═══ Texte affiché

La prévision économique est présente dans la vie quotidienne de nombreux ingénieurs : que me coûtera ce pont ? Combien faire payer le péage ? Quel business model pour mon entreprise ? Quelle concurrence peut arriver sur mon marché ? Nous faisons tous des hypothèses, qui nous paraissent réalistes (et surtout permettent d'obtenir un résultat), pour nous aider à prendre des décisions. Mais comment comprendre le comportement d'un pays à partir de celui d'un individu typique ? Ce passage de la micro à la macro-économie est de plus en plus attaqué. Par exemple, les économistes néo-classiques font l'hypothèse que la courbe de demande d'un marché est la somme des courbes de demande individuelle de chaque consommateur (pour un physicien, cela reviendrait à expliquer le comportement d'une pierre à partir de celui d'un atome de carbone) ; le rôle de la monnaie est aussi négligé (marché à monnaie unique), ou encore les individus sont supposés rationnels. Si ces hypothèses paraissent simplificatrices à l'excès, elles sont pourtant régulièrement utilisées. D'une manière générale, les marchés sont supposés à l'équilibre, et y retournant en cas de perturbation, ce qui est absurde et incite à les considérer comme des systèmes dynamiques qui évoluent dans le temps(*) : ainsi peuvent être pris en compte des événements plus réalistes comme des variations brutales et locales, des changements de tendance ou de volatilité sur le long terme, etc.

══════
═══ Enregistrements fournis

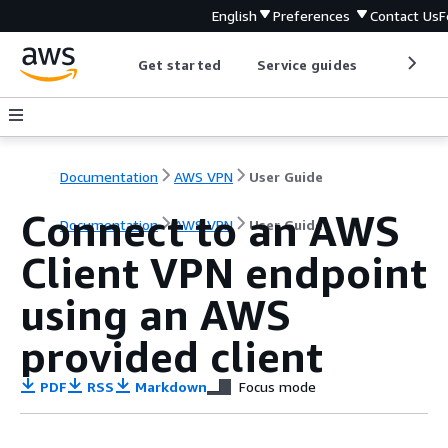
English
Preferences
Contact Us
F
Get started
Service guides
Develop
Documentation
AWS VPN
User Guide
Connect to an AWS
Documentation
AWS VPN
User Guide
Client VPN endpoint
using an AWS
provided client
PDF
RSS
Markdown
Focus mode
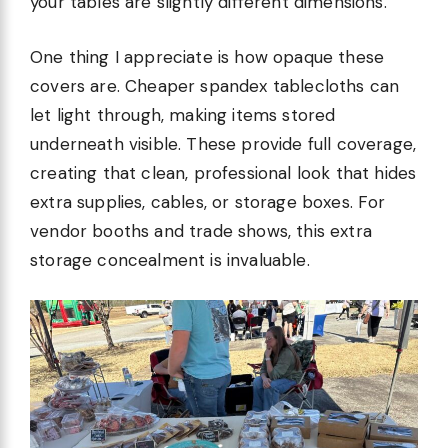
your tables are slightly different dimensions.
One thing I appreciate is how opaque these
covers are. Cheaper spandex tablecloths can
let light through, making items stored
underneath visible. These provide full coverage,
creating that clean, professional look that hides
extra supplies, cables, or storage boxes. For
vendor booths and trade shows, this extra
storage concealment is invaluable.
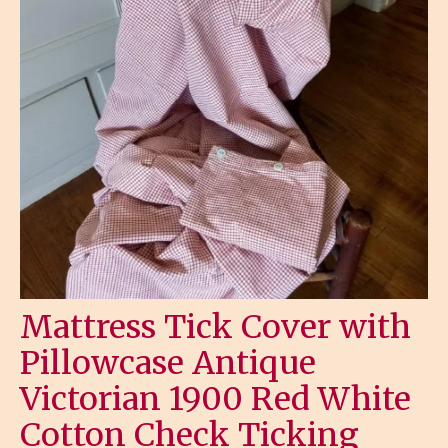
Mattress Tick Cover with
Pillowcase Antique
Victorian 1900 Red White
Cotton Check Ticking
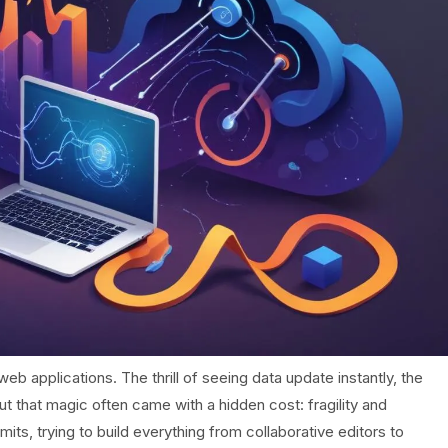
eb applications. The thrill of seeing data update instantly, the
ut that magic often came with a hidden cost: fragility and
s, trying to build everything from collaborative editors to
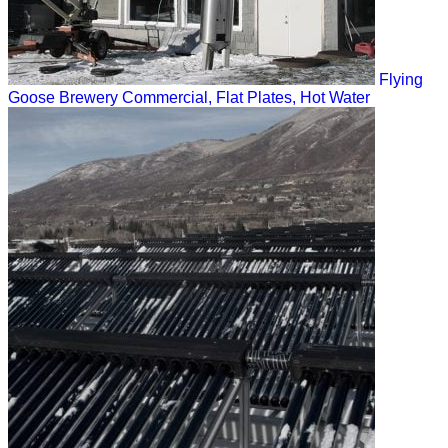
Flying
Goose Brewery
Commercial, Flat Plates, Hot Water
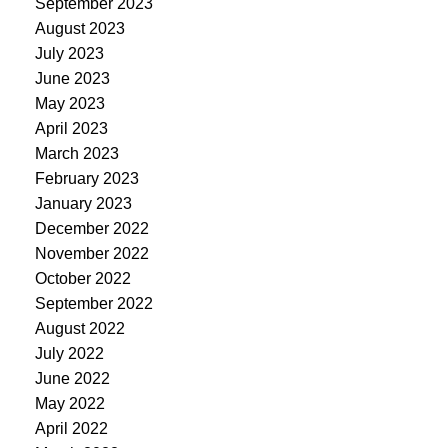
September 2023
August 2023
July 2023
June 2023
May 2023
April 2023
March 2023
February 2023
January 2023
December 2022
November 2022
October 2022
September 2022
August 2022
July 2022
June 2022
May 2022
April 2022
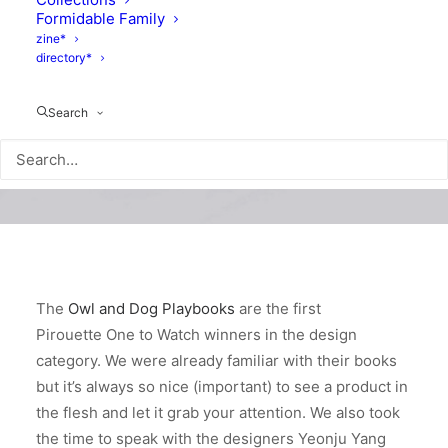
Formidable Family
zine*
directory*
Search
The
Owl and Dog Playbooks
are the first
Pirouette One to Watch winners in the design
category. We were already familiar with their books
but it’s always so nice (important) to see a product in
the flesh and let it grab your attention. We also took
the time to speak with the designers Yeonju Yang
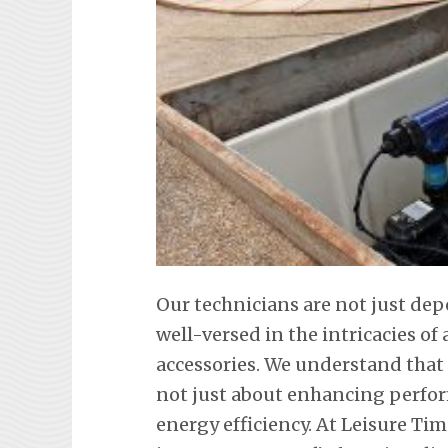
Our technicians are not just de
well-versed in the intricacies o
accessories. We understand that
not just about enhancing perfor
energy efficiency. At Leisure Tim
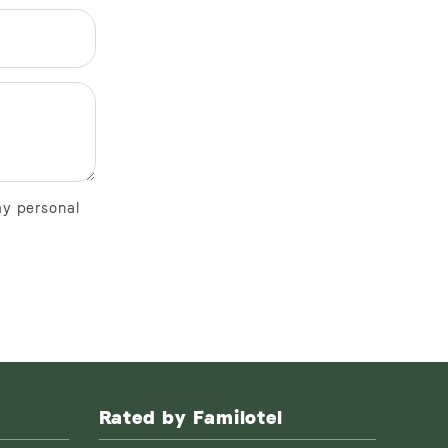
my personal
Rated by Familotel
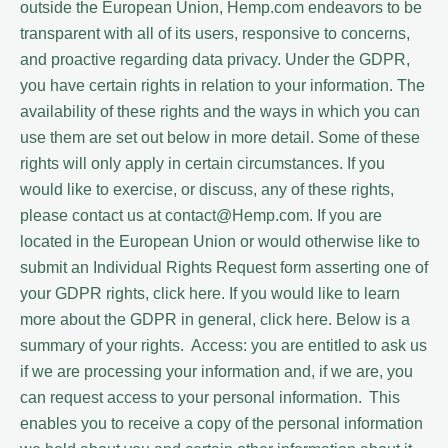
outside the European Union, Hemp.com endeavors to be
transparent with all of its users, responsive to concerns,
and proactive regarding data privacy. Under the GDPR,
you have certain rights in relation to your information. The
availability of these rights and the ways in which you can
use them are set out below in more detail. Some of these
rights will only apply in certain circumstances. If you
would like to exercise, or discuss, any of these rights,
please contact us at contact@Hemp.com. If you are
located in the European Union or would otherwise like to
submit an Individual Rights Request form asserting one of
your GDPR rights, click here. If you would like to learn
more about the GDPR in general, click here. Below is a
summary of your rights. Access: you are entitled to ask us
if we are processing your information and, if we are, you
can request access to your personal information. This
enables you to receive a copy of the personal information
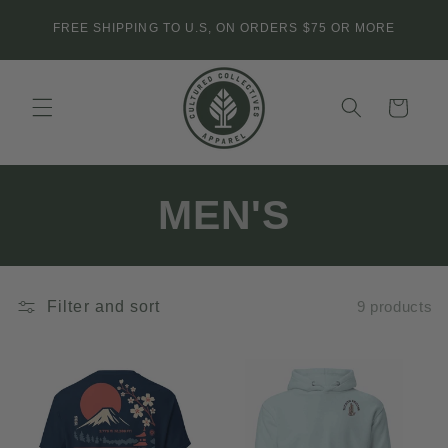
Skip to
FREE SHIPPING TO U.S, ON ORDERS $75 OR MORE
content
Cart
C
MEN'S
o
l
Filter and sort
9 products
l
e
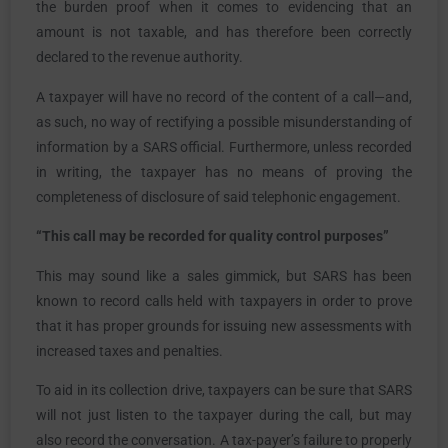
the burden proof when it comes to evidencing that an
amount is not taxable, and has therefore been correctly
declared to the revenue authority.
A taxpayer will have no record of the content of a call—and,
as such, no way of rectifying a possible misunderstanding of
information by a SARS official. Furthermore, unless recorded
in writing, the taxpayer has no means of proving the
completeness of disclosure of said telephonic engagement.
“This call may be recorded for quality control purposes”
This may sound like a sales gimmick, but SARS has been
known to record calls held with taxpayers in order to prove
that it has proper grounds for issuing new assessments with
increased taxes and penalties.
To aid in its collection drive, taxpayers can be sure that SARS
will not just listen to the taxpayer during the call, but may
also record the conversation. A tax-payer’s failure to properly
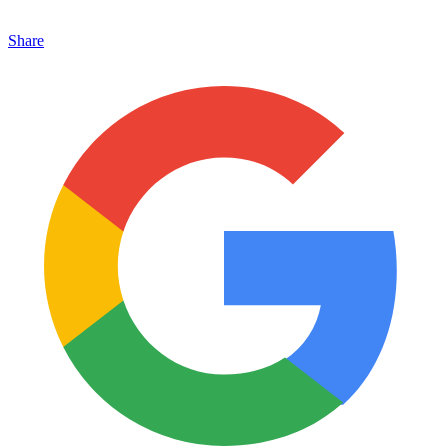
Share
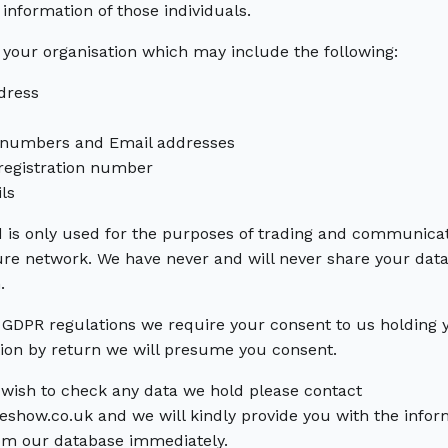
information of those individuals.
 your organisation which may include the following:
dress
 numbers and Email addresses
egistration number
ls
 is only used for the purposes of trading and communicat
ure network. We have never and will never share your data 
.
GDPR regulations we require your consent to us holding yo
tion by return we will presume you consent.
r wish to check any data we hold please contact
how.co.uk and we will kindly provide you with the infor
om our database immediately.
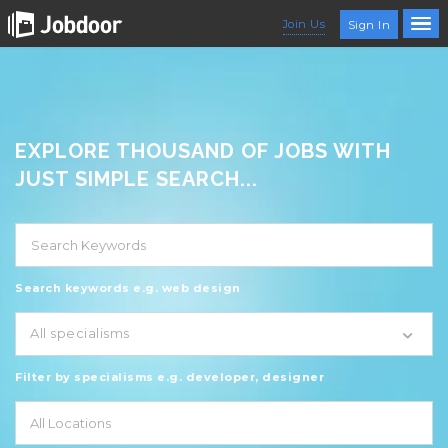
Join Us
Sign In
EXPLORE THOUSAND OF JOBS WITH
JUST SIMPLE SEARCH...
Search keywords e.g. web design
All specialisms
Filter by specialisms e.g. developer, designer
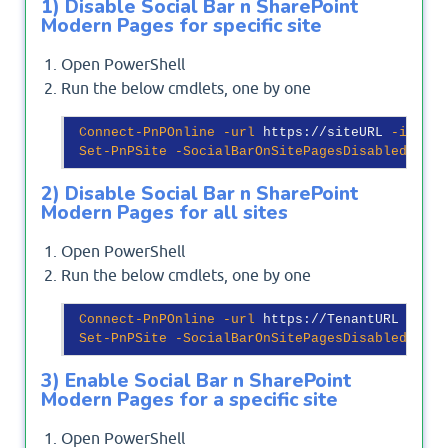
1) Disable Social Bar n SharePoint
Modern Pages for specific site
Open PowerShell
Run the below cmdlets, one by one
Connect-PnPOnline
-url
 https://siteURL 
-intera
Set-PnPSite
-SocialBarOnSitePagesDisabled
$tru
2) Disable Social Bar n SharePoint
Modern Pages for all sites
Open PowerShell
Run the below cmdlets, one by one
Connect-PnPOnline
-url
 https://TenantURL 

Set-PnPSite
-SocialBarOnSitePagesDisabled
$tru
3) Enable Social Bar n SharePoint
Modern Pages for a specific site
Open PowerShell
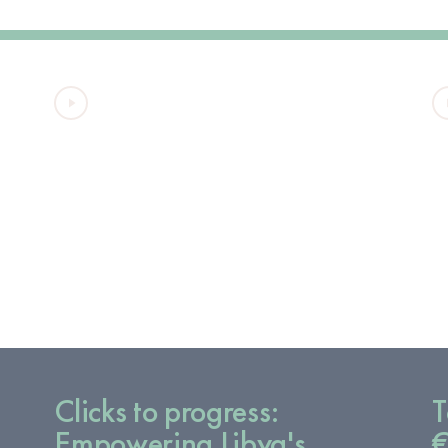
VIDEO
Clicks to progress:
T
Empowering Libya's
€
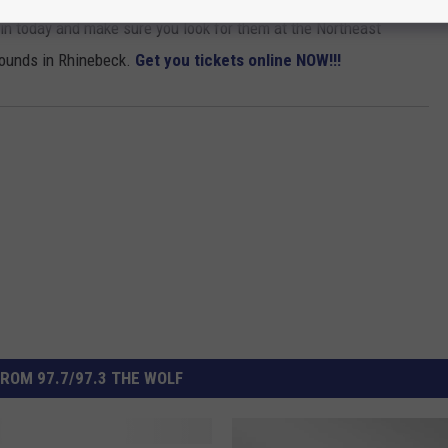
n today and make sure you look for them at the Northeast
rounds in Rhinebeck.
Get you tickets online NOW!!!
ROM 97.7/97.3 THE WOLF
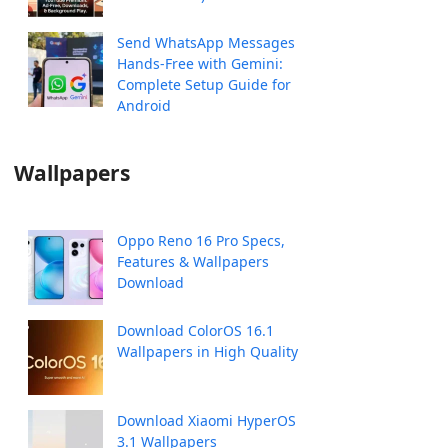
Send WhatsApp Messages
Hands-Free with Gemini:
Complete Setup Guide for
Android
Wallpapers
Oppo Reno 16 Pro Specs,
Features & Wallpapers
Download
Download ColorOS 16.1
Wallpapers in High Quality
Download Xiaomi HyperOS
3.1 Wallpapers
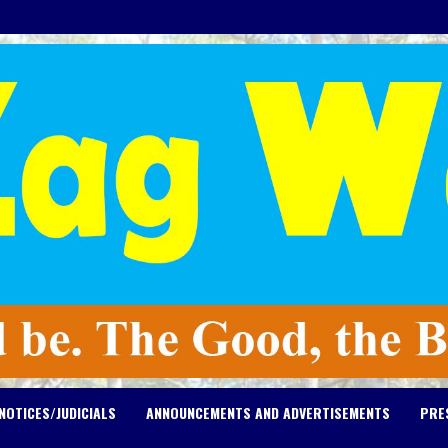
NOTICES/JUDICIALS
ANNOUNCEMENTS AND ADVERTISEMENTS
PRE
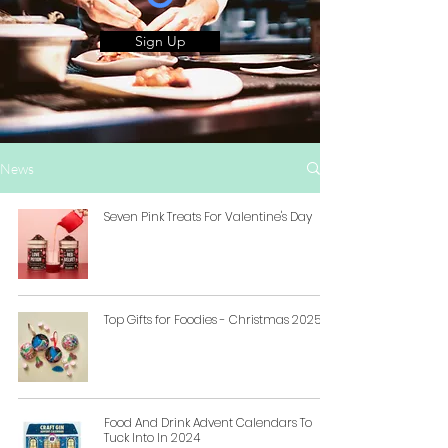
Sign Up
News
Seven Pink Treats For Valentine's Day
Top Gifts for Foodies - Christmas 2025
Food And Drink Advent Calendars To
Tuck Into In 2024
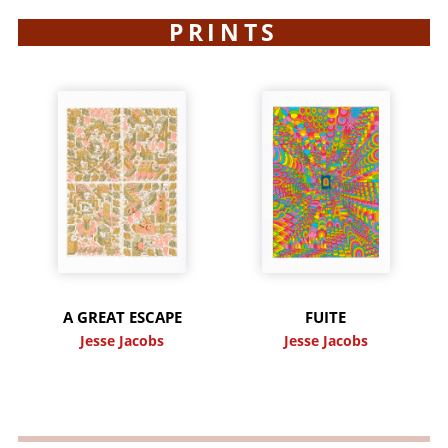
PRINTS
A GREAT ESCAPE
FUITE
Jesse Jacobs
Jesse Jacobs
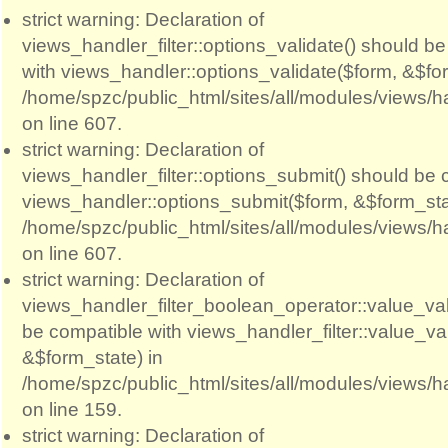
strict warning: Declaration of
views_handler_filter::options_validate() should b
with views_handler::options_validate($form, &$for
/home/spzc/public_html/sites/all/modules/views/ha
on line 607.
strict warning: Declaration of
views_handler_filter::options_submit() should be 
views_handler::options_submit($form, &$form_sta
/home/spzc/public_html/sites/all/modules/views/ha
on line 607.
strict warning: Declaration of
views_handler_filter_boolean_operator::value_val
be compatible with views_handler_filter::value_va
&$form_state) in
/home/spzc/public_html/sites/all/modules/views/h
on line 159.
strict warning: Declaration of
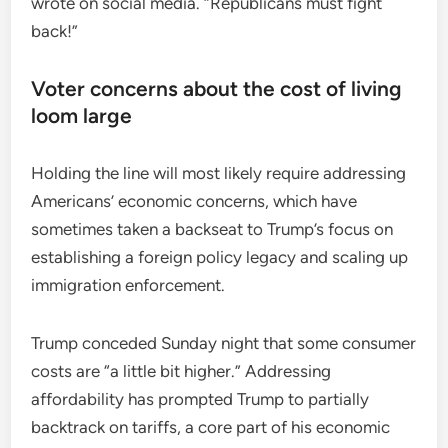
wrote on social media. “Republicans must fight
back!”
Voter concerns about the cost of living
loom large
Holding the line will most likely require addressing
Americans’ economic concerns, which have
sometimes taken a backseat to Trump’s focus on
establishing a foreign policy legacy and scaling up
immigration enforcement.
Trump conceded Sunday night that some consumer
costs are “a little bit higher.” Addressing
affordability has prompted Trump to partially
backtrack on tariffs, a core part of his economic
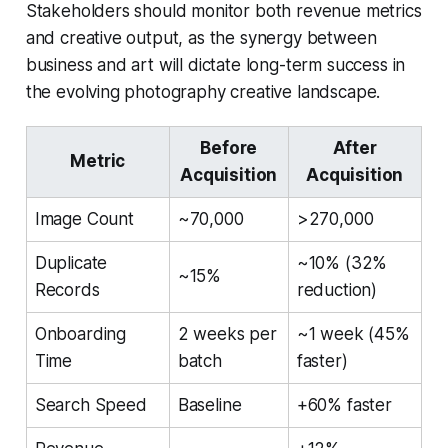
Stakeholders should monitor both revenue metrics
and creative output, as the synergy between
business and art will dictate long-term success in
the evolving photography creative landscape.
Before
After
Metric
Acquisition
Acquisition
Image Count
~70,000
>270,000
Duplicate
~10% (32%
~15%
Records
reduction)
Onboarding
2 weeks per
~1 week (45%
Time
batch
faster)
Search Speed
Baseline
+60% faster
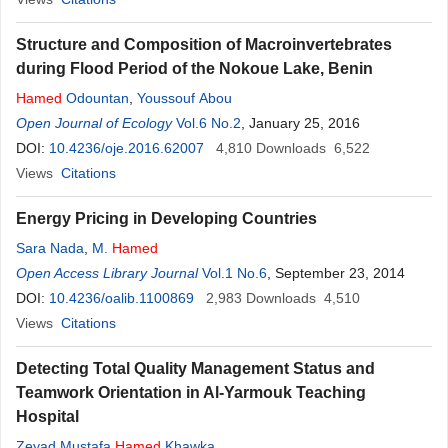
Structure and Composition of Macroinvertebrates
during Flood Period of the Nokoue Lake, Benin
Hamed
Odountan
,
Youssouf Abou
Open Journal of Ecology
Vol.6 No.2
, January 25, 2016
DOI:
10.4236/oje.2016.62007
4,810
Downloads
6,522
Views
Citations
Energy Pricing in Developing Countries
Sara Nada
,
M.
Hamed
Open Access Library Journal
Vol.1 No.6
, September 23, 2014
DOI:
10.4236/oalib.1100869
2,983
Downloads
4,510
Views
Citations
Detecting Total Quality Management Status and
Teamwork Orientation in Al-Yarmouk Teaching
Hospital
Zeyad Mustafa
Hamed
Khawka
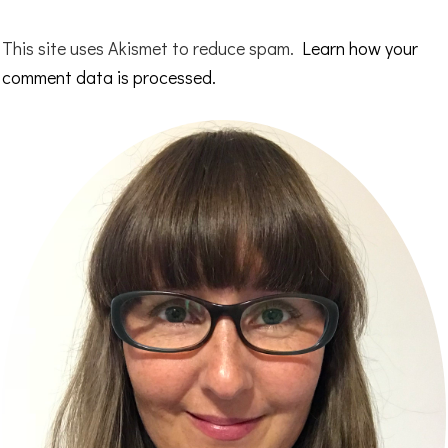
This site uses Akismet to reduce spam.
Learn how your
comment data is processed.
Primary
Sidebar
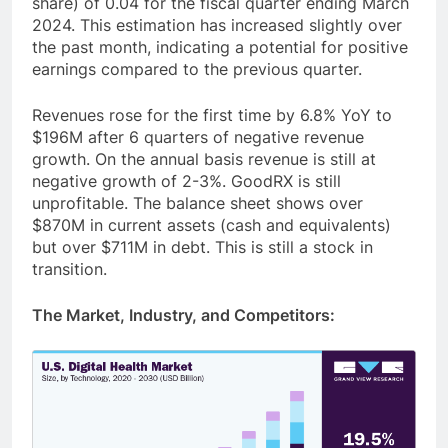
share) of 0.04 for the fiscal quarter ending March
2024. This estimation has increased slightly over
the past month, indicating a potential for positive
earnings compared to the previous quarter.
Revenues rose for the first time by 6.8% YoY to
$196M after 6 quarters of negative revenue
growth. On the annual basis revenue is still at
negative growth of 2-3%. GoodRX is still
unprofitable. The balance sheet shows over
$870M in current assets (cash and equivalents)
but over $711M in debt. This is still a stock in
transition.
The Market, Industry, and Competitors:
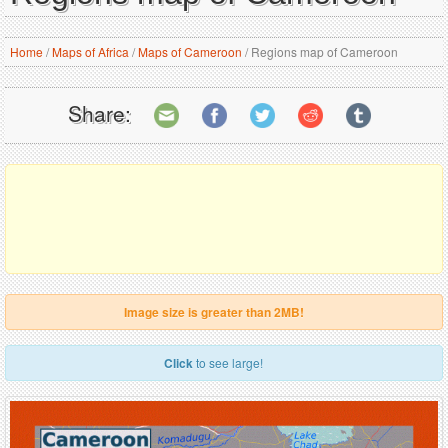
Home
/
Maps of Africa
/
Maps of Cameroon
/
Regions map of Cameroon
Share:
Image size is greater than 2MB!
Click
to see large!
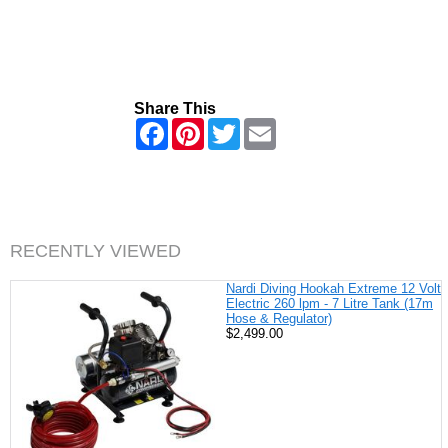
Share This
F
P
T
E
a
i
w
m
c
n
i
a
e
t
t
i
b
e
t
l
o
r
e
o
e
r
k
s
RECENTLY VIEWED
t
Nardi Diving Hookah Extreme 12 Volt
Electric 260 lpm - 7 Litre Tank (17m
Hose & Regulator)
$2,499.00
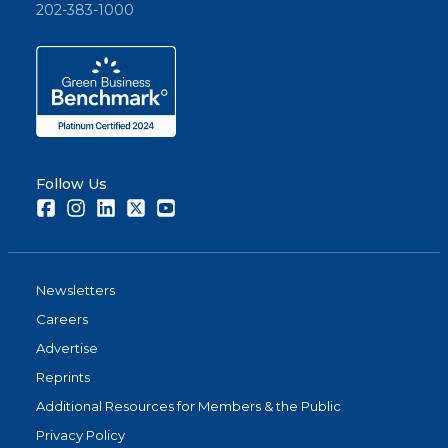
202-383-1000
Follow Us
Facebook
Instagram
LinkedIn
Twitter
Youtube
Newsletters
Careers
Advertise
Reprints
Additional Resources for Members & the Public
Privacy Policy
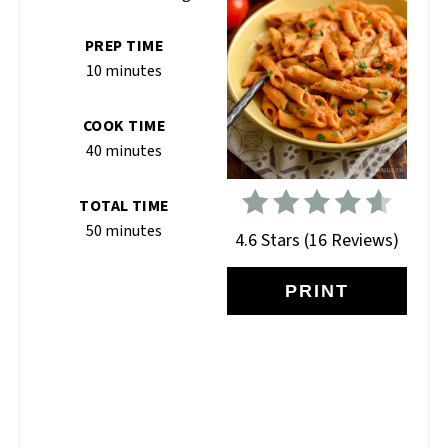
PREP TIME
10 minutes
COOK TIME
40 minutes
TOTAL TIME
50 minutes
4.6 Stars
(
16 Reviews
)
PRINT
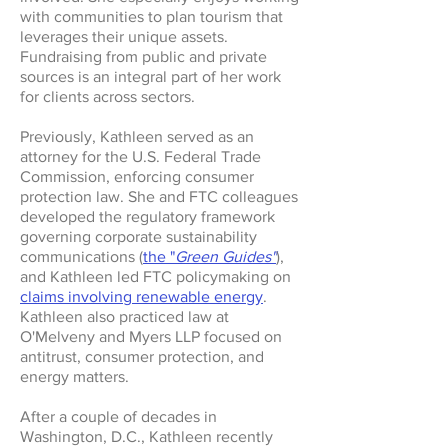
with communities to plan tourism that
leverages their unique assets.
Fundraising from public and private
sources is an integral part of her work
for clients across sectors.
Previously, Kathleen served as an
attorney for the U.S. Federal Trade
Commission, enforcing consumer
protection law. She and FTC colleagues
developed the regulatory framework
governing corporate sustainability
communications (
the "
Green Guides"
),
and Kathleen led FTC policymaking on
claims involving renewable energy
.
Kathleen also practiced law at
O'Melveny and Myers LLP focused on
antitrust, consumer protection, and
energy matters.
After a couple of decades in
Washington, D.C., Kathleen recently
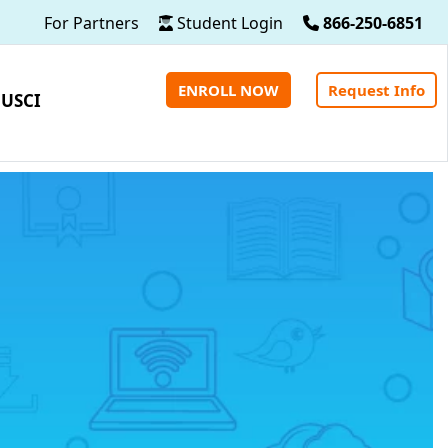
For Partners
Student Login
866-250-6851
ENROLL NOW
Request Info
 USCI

══════

- _Tâches à effectuer_:
a – Pour chacun des énoncés (i), (ii) et (iii), indiquez s'il concorde avec le texte sur la prévision économique en répondant par oui ou par non, puis citez les mots du texte qui tranchent la question. (i) Les économistes néo-classiques supposent que la courbe de demande d'un marché est la somme des courbes de demande individuelle des consommateurs. (ii) Les hypothèses jugées trop simplificatrices sont rarement utilisées. (iii) Le passage de la micro à la macro-économie est de moins en moins contesté.
b – Dans les enregistrements, recopiez à l'identique les lignes qui vont de celle contenant « outside the European » jusqu'à celle contenant « enables you to », cette dernière comprise.
Ces enregistrements n'ont aucun rapport avec le texte.

- _Réponses numérotées_:
a –
(i) Oui : « les économistes néo-classiques font l'hypothèse que la courbe de demande d'un marché est la somme des courbes de demande individuelle de chaque consommateur ».
(ii) Non : « elles sont pourtant régulièrement utilisées ».
(iii) Non : « Ce passage de la micro à la macro-économie est de plus en plus attaqué ».

b –
outside the European Union, Hemp.com endeavors to be
transparent with all of its users, responsive to concerns,
and proactive regarding data privacy. Under the GDPR,
you have certain rights in relation to your information. The
availability of these rights and the ways in which you can
use them are set out below in more detail. Some of these
rights will only apply in certain circumstances. If you
would like to exercise, or discuss, any of these rights,
please contact us at contact@Hemp.com. If you are
located in the European Union or would otherwise like to
submit an Individual Rights Request form asserting one of
your GDPR rights, click here. If you would like to learn
more about the GDPR in general, click here. Below is a
summary of your rights. Access: you are entitled to ask us
if we are processing your information and, if we are, you
can request access to your personal information. This
enables you to receive a copy of the personal information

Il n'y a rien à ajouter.